> PAGE EXCERPT
— Begin —
# Puzzling over behaviour



## Danielle (Aug 15, 2008)

So far everything's been fine with Harley, but he exhibits some behaviour which is confusing me.

He's taken to constantly making a sound that's basically a variation on the static cry. He's about 13 weeks old, and he's very much eating seed and pellet and the noise doesn't seem to be connected to his feeding in any way.

He will only make the noise if he can see me. If the cage is covered or I leave the room he usually stops immediately. He makes the noise with his crest down flat which would make me think he's unhappy, but he also whistles and beak grinds and eats and cleans himself making the noise, and he seems most vocal with it when he chooses to come to me. 

At first I thought the flat crest and crying might be crankiness from being tired, but he gets about 8 hours a day out of the cage and a good 12 hours of sleep, and he also has a daily routine that doesn't change.

It annoys everyone else, but doesn't really bother me most of the time.

He never displays any aggressive behaviour like biting or beak tapping, so I'm a bit confused as to why he holds his crest down; if he's angry, why is he coming to me for attention and company? He's not possessive of anything or anyone, so that deepens the mystery to me.

Any suggestions? I always assumed it was just attention-seeking, but the flat crest has me flummoxed.


----------



## Sophia (Aug 11, 2007)

I have never heard the static cry you are describing, as for the crest down when this noise is being made, he may not be angry because when Earl wolf whistles/chatters his crest is down but not fully down! 
Is Harley's crest fully down so it is flat to his head ??
— End —
> GOAL
Write the next part of the forum thread about Harley's flat crest, picking up right after its last sentence. The listing that comes next is not needed here.

> SUPPLIED INFORMATION
— Begin —
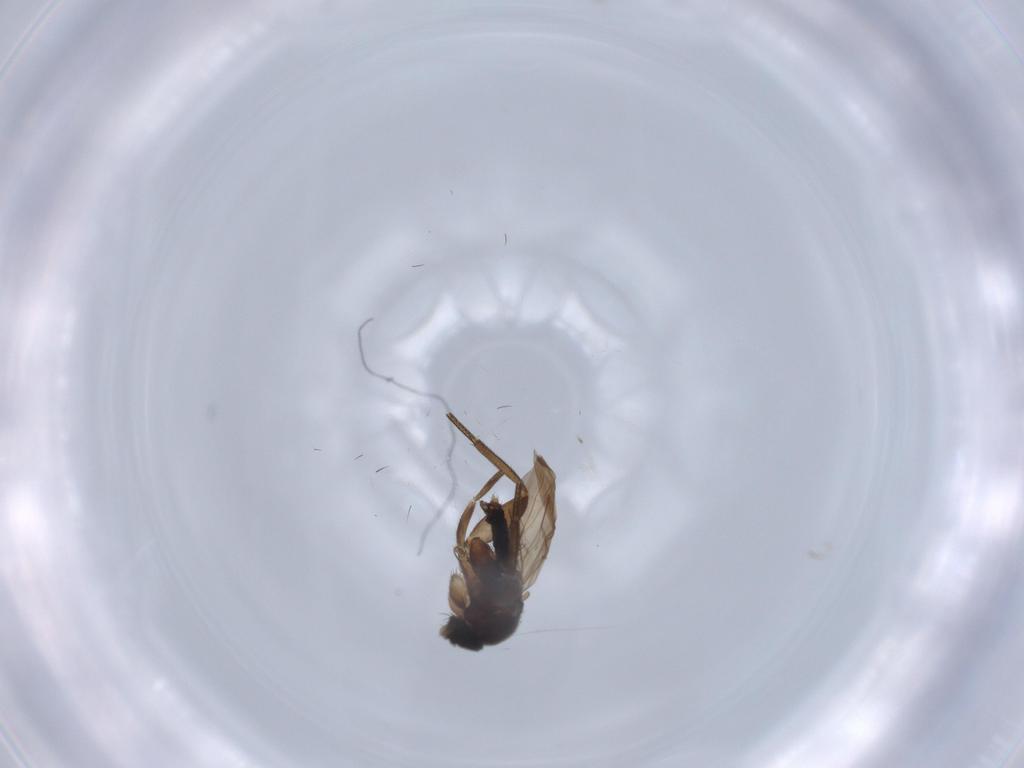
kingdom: Animalia
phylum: Arthropoda
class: Insecta
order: Diptera
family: Phoridae
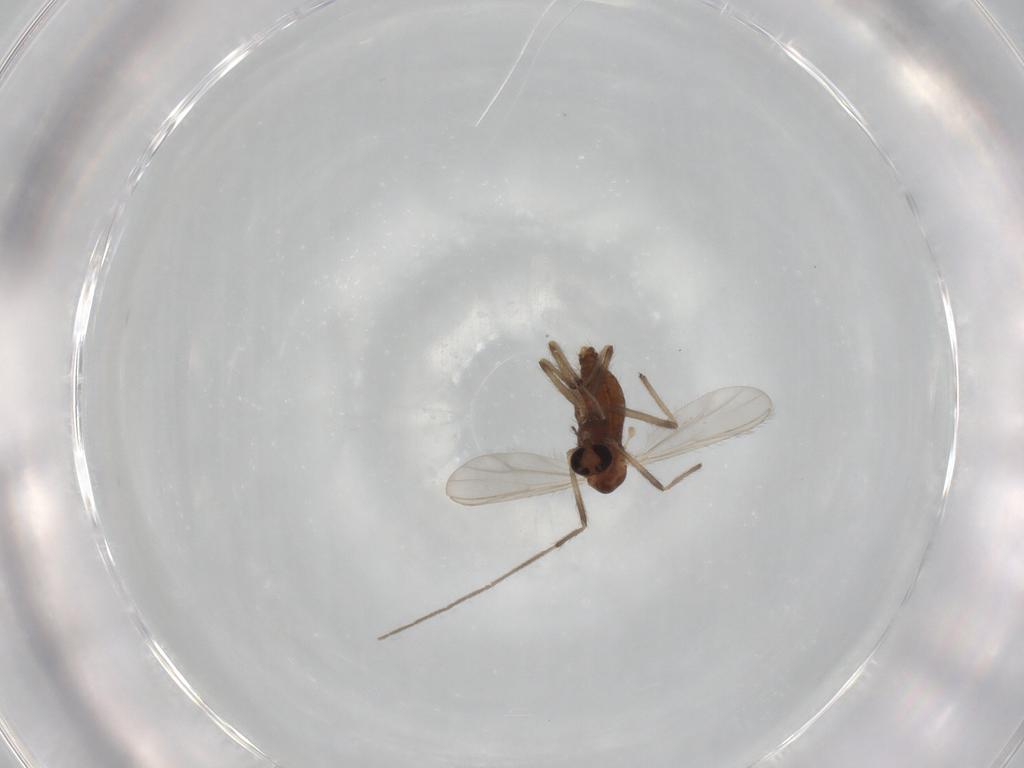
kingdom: Animalia
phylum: Arthropoda
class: Insecta
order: Diptera
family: Chironomidae
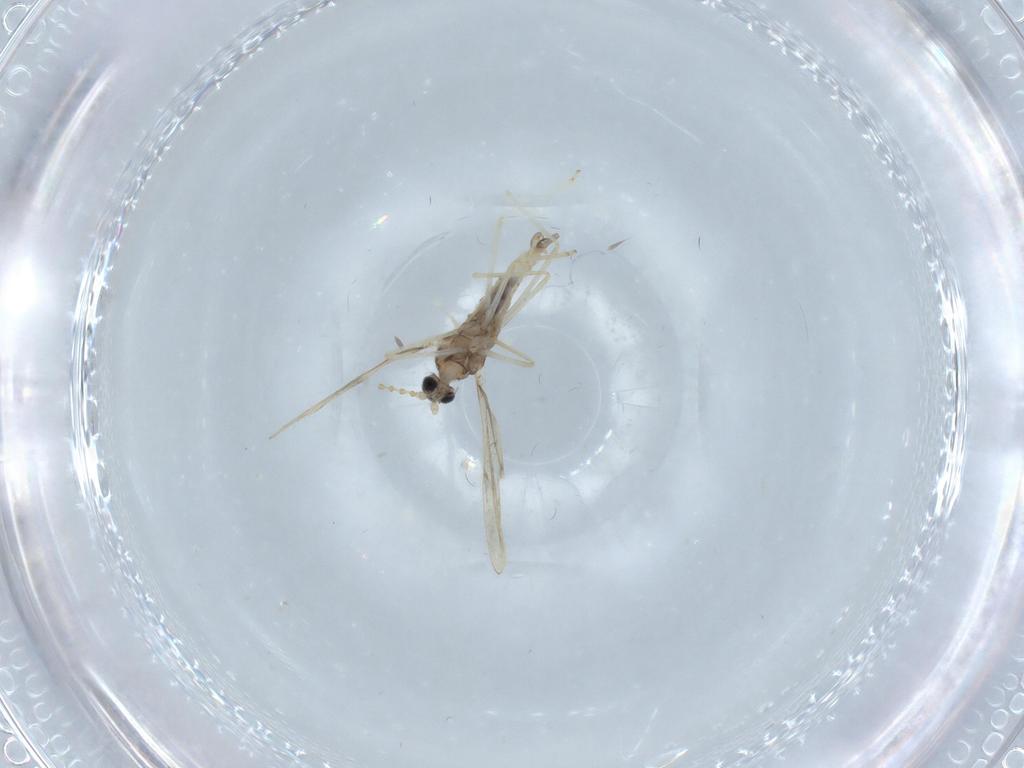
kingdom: Animalia
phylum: Arthropoda
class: Insecta
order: Diptera
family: Cecidomyiidae
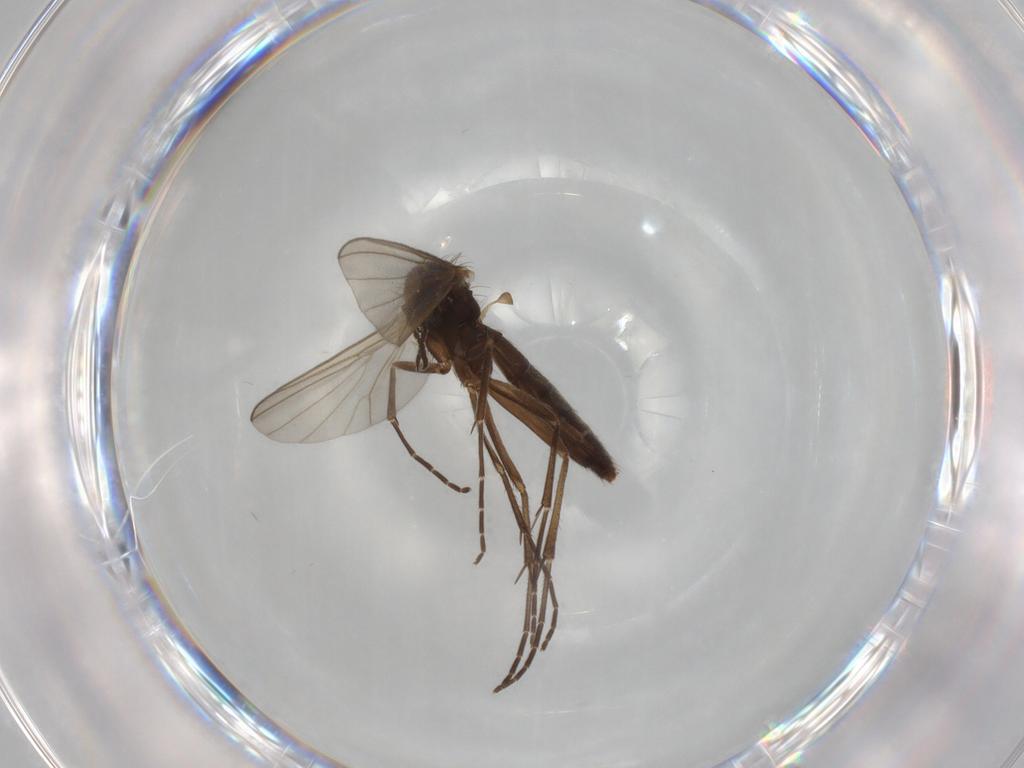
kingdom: Animalia
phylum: Arthropoda
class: Insecta
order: Diptera
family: Mycetophilidae
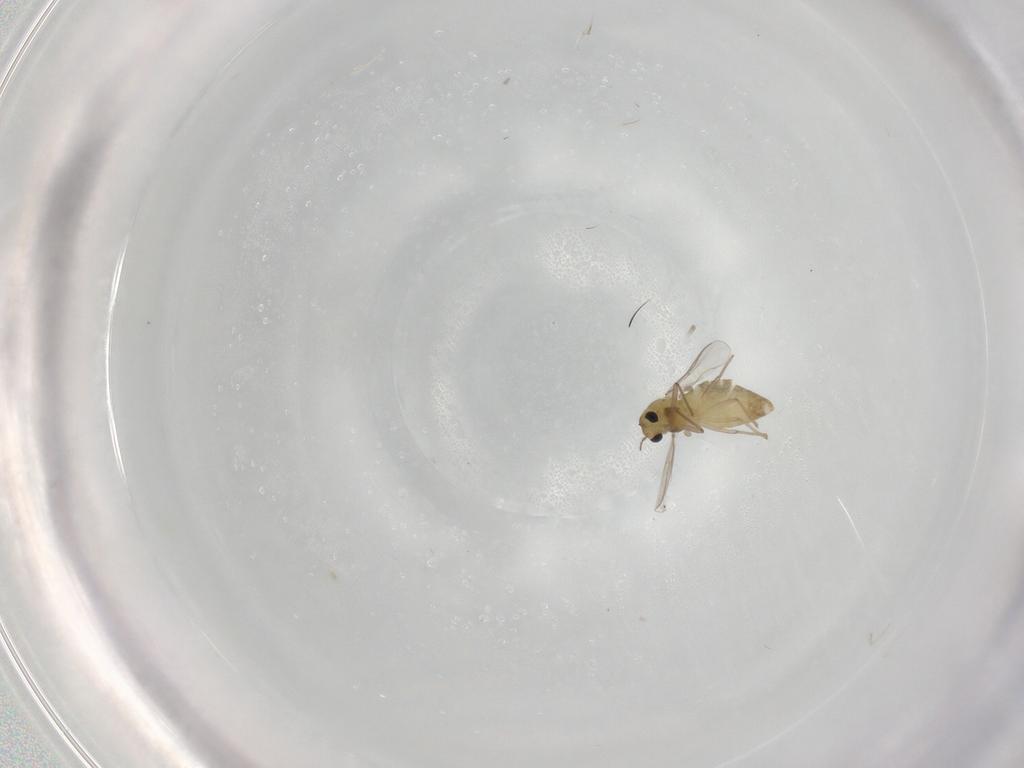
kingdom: Animalia
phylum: Arthropoda
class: Insecta
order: Diptera
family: Chironomidae
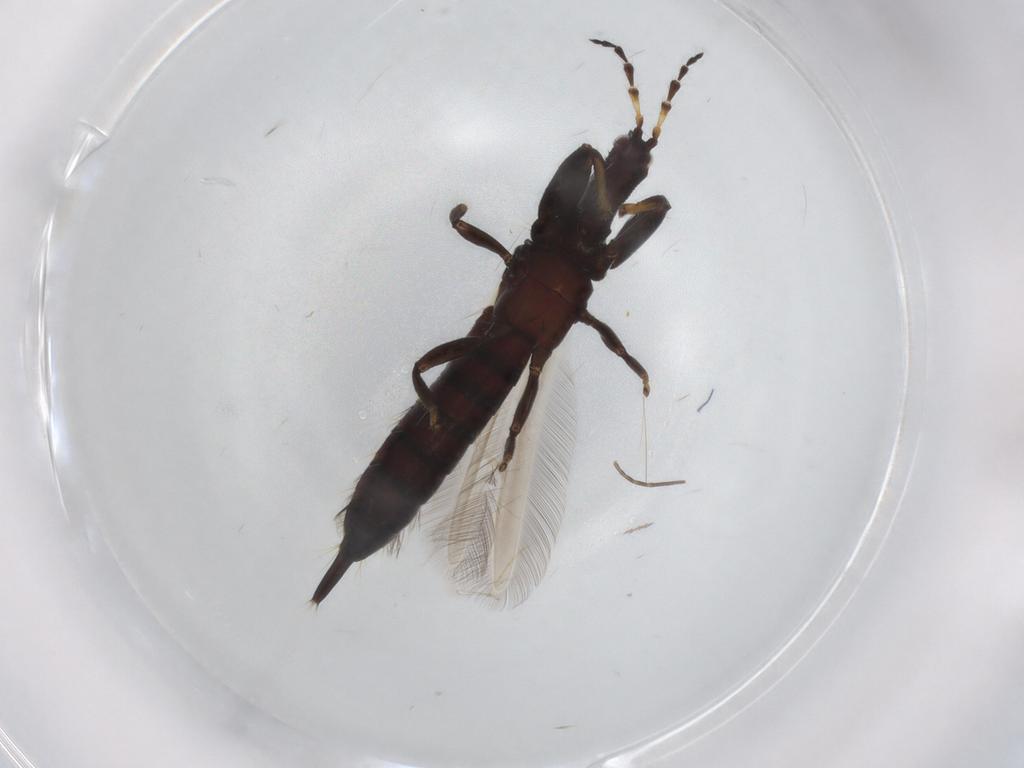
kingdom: Animalia
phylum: Arthropoda
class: Insecta
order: Thysanoptera
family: Phlaeothripidae
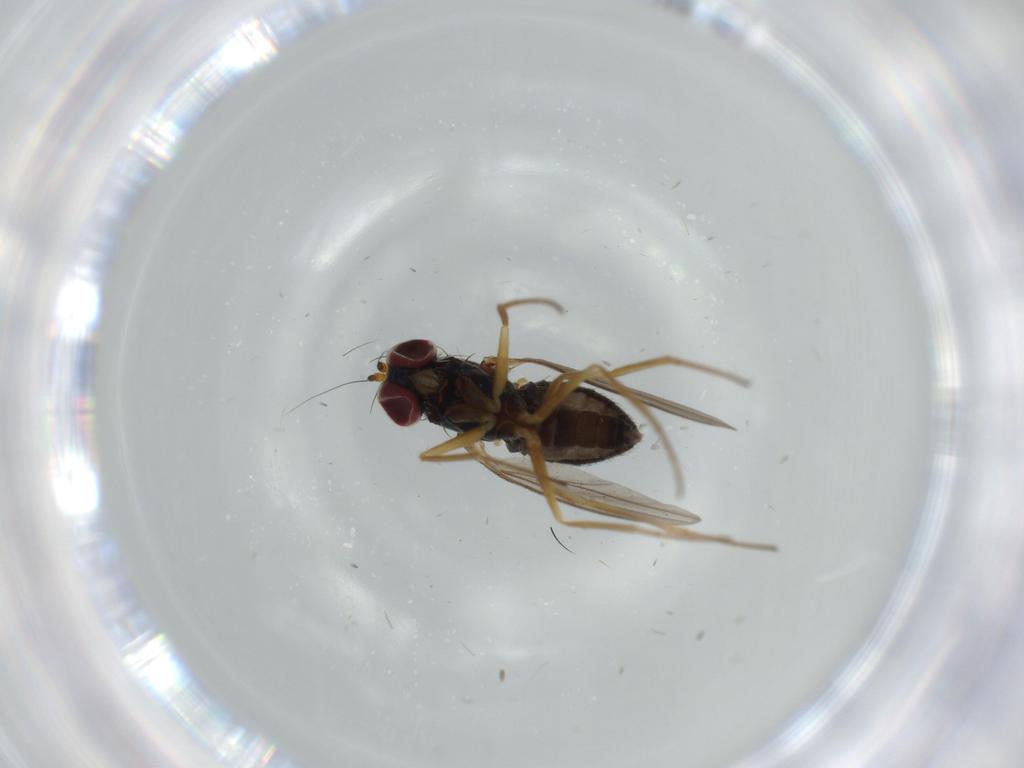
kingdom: Animalia
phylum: Arthropoda
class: Insecta
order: Diptera
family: Dolichopodidae
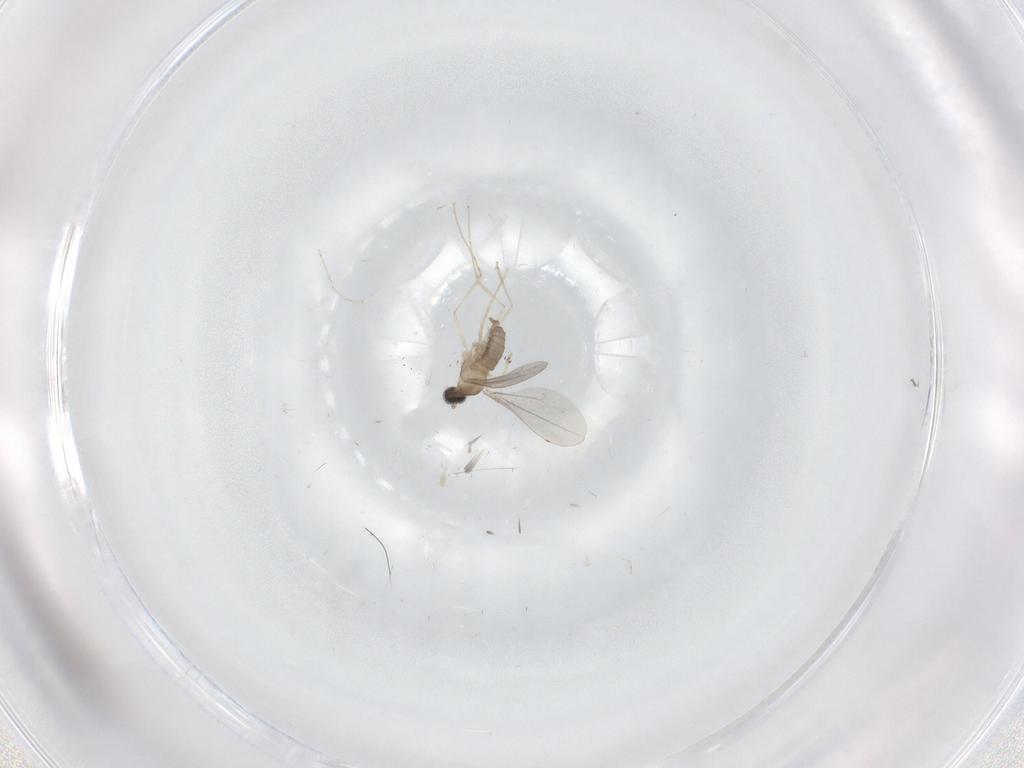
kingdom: Animalia
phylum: Arthropoda
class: Insecta
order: Diptera
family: Cecidomyiidae
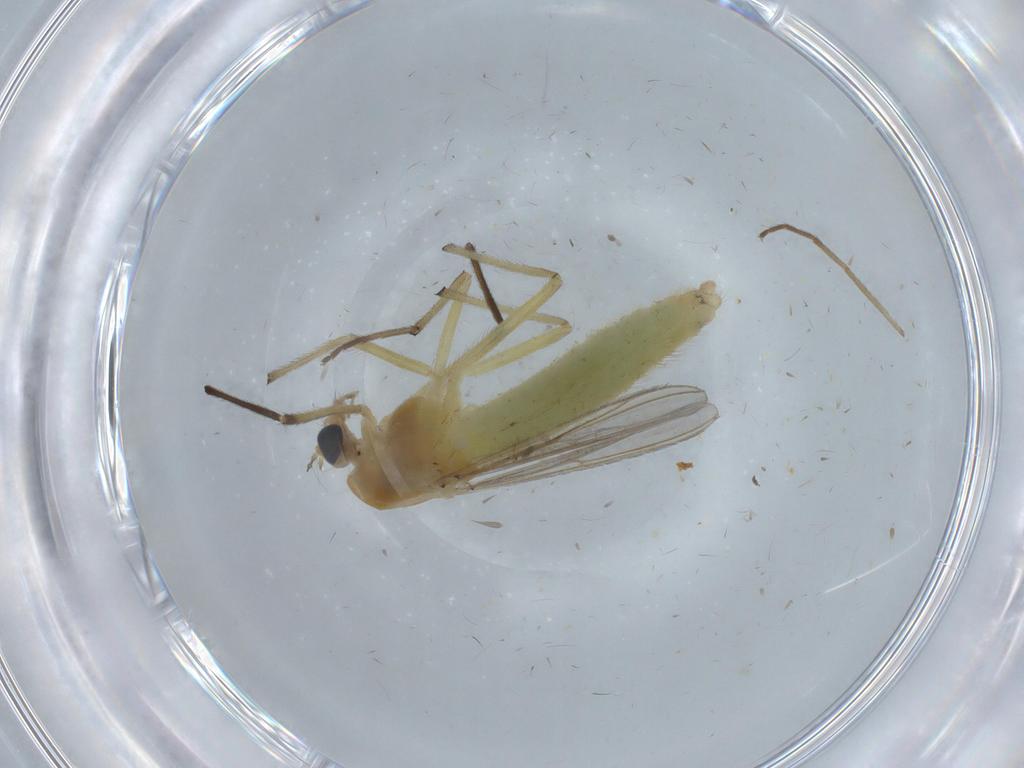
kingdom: Animalia
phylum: Arthropoda
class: Insecta
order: Diptera
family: Chironomidae
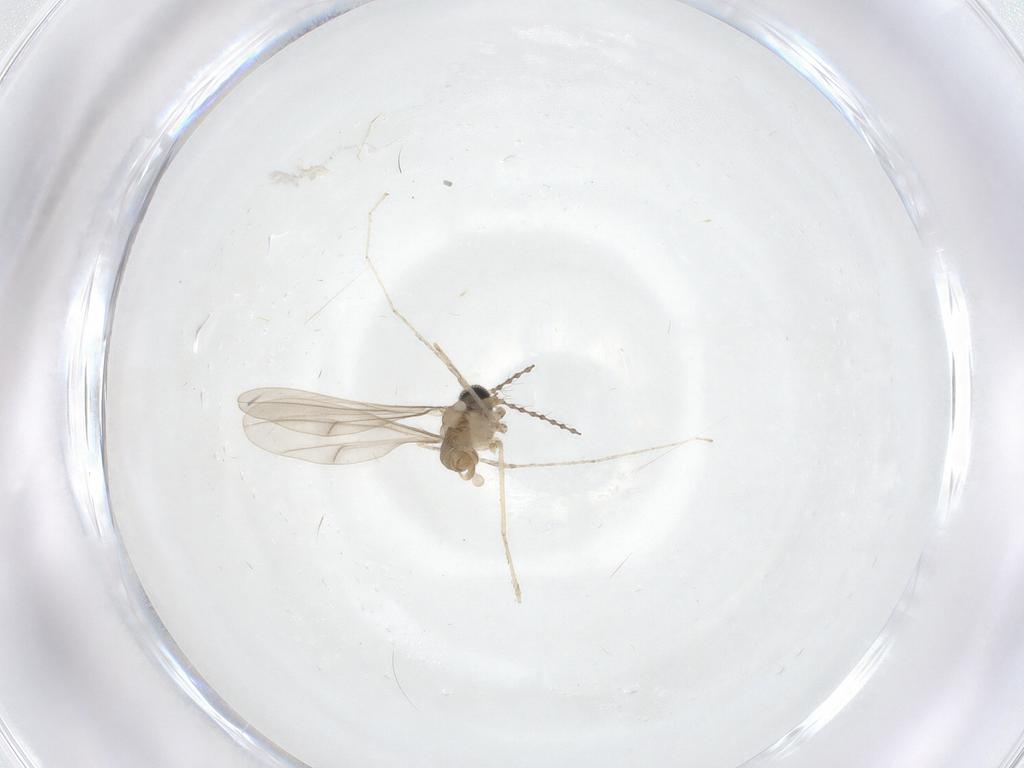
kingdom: Animalia
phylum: Arthropoda
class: Insecta
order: Diptera
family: Cecidomyiidae
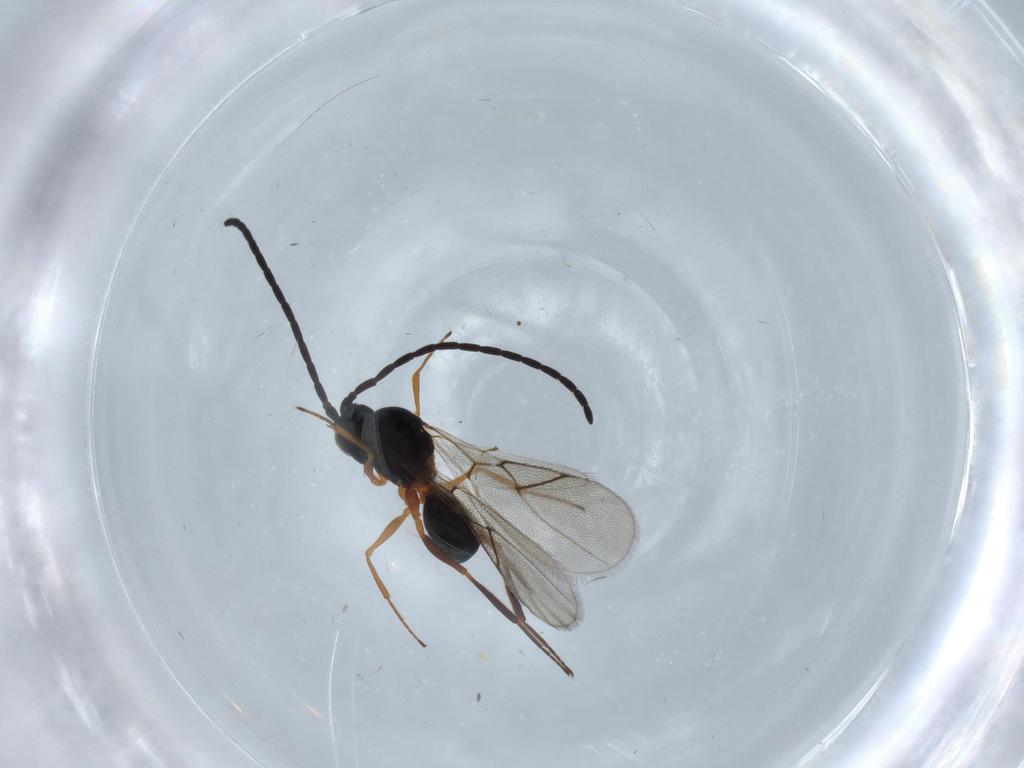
— End —
> TASK OUTPUT
----------



## elijahfan (Jul 28, 2008)

the stactic noise is the babie asking for food, just ignore it for a while they soon stop


----------



## Bea (Jul 26, 2007)

The static cry is a begging sound, babies make it at their parents for quite a while after they're weaned. It's a security thing.  You're Harley's mum now, so it makes sense that he makes the sound when you're nearby.


----------



## sweetrsue (Jul 8, 2008)

Yup! he's begging. That would explain why he only does it when he can see you. The other behavours you mentioned (beak grinding and preening) are both signs that he is comfortable and content.


----------



## Danielle (Aug 15, 2008)

When I say flat, I mean very flat against his head without being raised at all.

I pretty much assumed it was begging for attention, but I thought I'd ask. I've been watching him carefully and he usually has his crest almost entirely flat but very slightly lifted (similar to a relaxed posture, but flatter than most photos I've seen), although he also preens and grinds with it absolutely flat against his head.

He's so funny with the begging, sometimes he just wants me to watch him eat and he gets really cranky if I look away or don't tell him how clever he is for sitting in his food bowl.


----------



## Aderyn (Apr 1, 2008)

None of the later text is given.